Find and return every line of the data that contains the word "choinki".
-=-=-
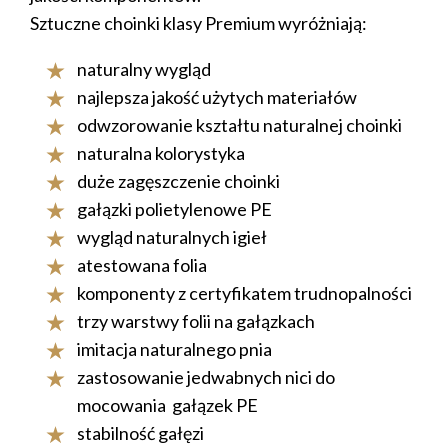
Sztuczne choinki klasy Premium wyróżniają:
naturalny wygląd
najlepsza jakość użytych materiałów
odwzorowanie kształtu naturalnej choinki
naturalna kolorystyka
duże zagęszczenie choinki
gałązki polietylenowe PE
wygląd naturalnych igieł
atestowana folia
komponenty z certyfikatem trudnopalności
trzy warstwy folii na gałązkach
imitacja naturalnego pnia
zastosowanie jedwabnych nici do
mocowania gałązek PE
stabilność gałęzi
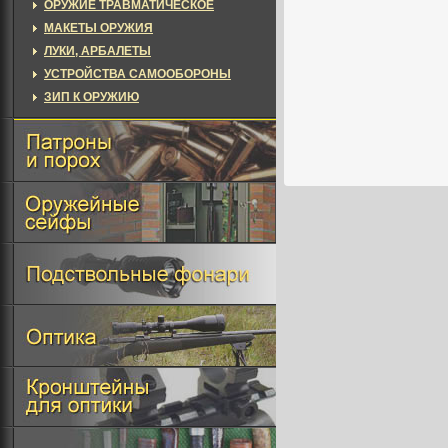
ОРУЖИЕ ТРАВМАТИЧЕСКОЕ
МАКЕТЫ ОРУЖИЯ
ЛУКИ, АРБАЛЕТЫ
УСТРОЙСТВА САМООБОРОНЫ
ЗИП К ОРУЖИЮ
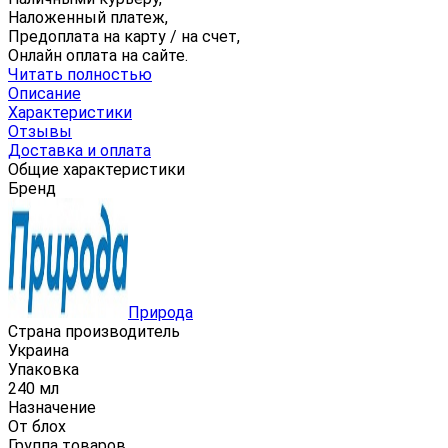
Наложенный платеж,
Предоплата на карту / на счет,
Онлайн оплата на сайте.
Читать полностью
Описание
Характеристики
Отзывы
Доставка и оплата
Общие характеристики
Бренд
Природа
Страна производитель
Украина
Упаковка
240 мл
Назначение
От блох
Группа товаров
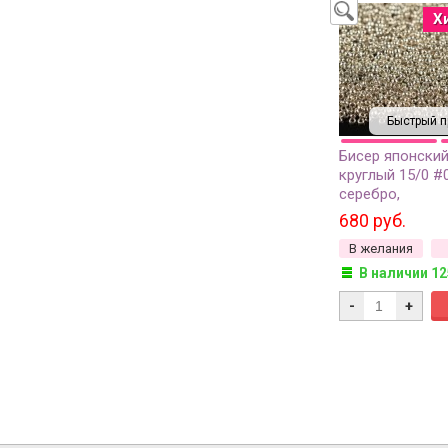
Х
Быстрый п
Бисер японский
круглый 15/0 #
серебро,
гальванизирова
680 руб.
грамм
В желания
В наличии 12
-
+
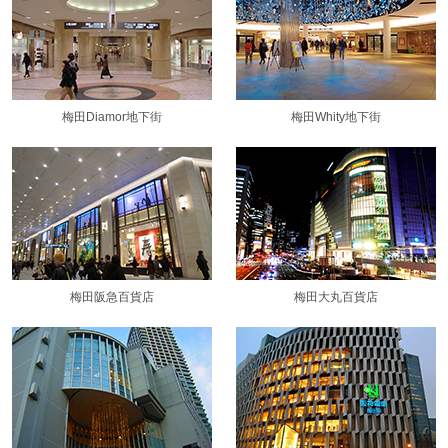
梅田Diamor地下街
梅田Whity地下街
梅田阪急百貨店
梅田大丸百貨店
-=-=-
EXERCISE RESPONSE >>
Sztuczne choinki klasy Premium wyróżniają:
odwzorowanie kształtu naturalnej choinki
duże zagęszczenie choinki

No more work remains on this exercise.